Nel 1990 il governo tentò di varare delle misure legislative volte al rafforzamente dell'autorità dei matai, ma si scontrò con l'opposizione, mentre veniva indetto un referendum che chiedeva l'introduzione del suffragio universale per tutti i seggi del Fono. Approvata dal referedum popolare nell'ottobre 1990, tale proposta divenne il punto di partenza per la stesura di una nuova legge elettorale.
Di fatto anche dopo l'introduzione del suffragio universale, le redini del governo rimasero nelle mani del Partito per la protezione dei diritti umani, il cui leader, Tofilau Eti Alesana, mantenne per lungo tempo la carica di primo ministro.

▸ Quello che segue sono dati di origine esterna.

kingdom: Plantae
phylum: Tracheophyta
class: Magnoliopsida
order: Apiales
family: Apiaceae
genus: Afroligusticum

Tra i Paesi più poveri del mondo, le Samoa occidentali furono investite nei primi anni Novanta da due cicloni che produssero effetti disastrosi, aggravando ulteriormente le già difficile condizioni sociali ed economiche del Paese. Solo alla fine degli anni Novanta si registrò un relativo miglioramento della situazione economica, ma la politica di aggiustamento strutturale perseguita dal governo fu oggetto di forti contestazioni popolari. Alle proteste per l'introduzione di una tassa sul valore aggiunto (1994) si sovrappose anche l'accusa di corruzione che, rivolta ad esponenti del governo, indebolì seriamente la stabilità dell'esecutivo. La mancanza di autonomia del sistema dell'informazione e dei media dal potere politico divenne un ulteriore nodo dello scontro politico e la fine del decennio fu caratterizzata dall'esplodere di violente contrapposizioni e forti tensioni, rimaste vive anche dopo le dimissioni, nel 1998, del primo ministro Tofilau Eti Alesana; al suo posto venne eletto primo ministro Tuila'epa Sailele. Le tensioni non accennarono a smorzarsi nel corso del 2000, quando due ministri del precedente governo furono condannati a morte per l’uccisione di un esponente politico che aveva minacciato di rendere pubbliche vicende di corruzione che non avrebbero mancato di creare un forte scandalo. La pena fu commutata in carcerazione a vita. Nel marzo 2001 il primo ministro Tuila’epa Sailele Malielegaoi fu rieletto primo ministro in seguito ad elezioni i cui esiti restarono incerti fino all’ultimo. Il suo partito, l’HRPP (Human Rights Protection Party, Partito per la Difesa dei Diritti Umani) ottenne 28 seggi sui 49 disponibili in parlamento. Nelle elezioni legislative del marzo 2006 l'HRPP vinse con 33 seggi.